Consegna
Secondo il testo sul throwing, per quale scopo le popolazioni asiatiche usavano, e usano ancora, questa tecnica? Rispondi con una frase.

Testo da leggere
"""

Il throwing è una spettacolare tecnica di miscelazione che da qualche anno spopola dietro i banchi bar di tutto il mondo.
Il throwing è una tecnica di miscelazione che ha origini molto antiche: le popolazioni asiatiche la utilizzavano (e la utilizzano) per raffreddare il tè caldo. Se vi capiterà di viaggiare in oriente è abbastanza comune vedere questo tipo di operazione, soprattutto nei mercati tradizionali. Nei bar era probabilmente utilizzata per miscelare drink prima dell’avvento del ghiaccio e degli shaker. Oggigiorno i bartender di tutto il mondo hanno riscoperto il throwing, tuttavia è utilizzato per altri motivi, sui quali ragioneremo in questo articolo.
Innanzitutto vorrei spiegare come funziona questa tecnica. A parole non è molto semplice, ma cercherò di fare del mio meglio.

"""

Materiale fornito

"""

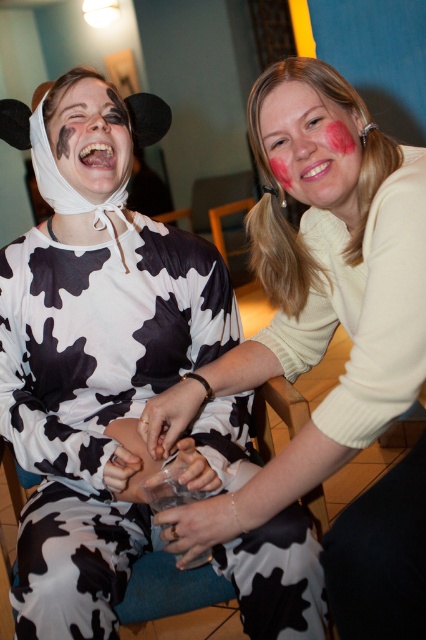
You are a photographer holding a camera. You want to take a photo of the matte white sweater at center without moving the camera. Is it possible to capture the entire sweater in the frame?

"""

Risposta
Le popolazioni asiatiche usavano e usano il throwing per raffreddare il tè caldo.